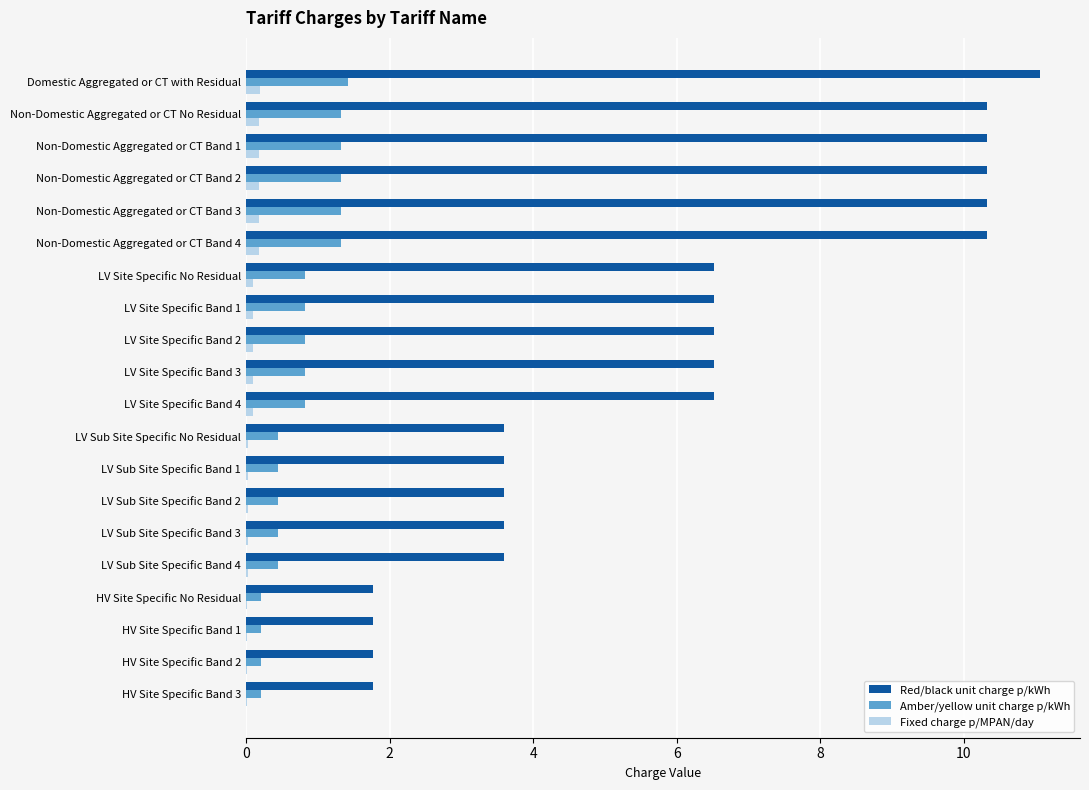

Which series changed the most between Domestic Aggregated or CT with Residual and LV Sub Site Specific Band 2?

Red/black unit charge p/kWh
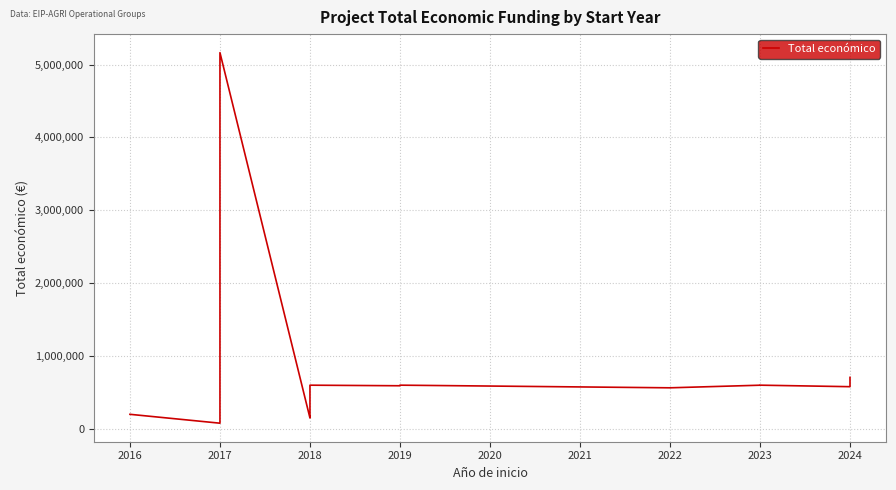

How many categories are shown in the chart?

20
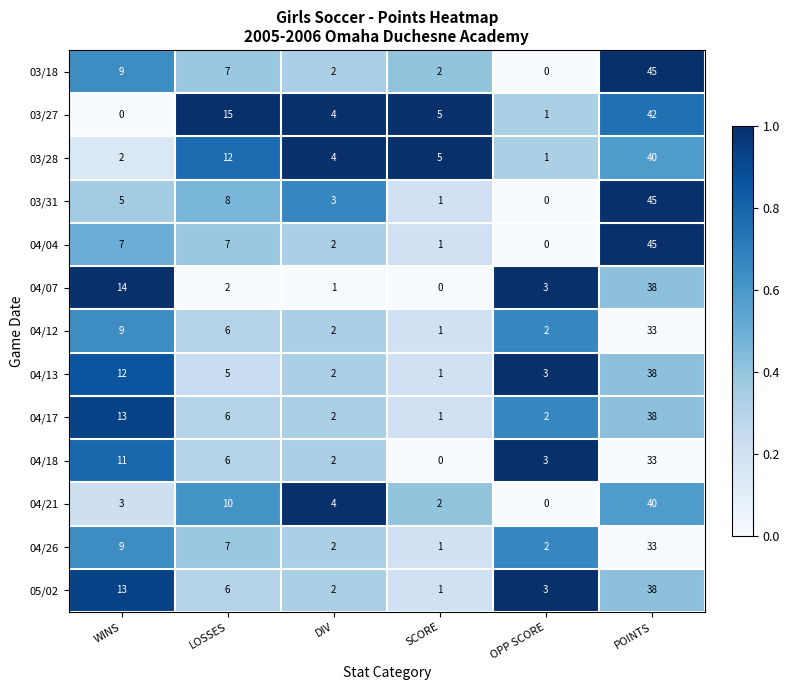

True or false: 04/18 has a value of 3 at DIV.

False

◆ **Work order**
Can you retype the whole listing above word for word, leaving out the pictures?

◆ **Task solution**
Which series changed the most between Domestic Aggregated or CT with Residual and LV Sub Site Specific Band 2?

Red/black unit charge p/kWh

How many categories are shown in the chart?

20

True or false: 04/18 has a value of 3 at DIV.

False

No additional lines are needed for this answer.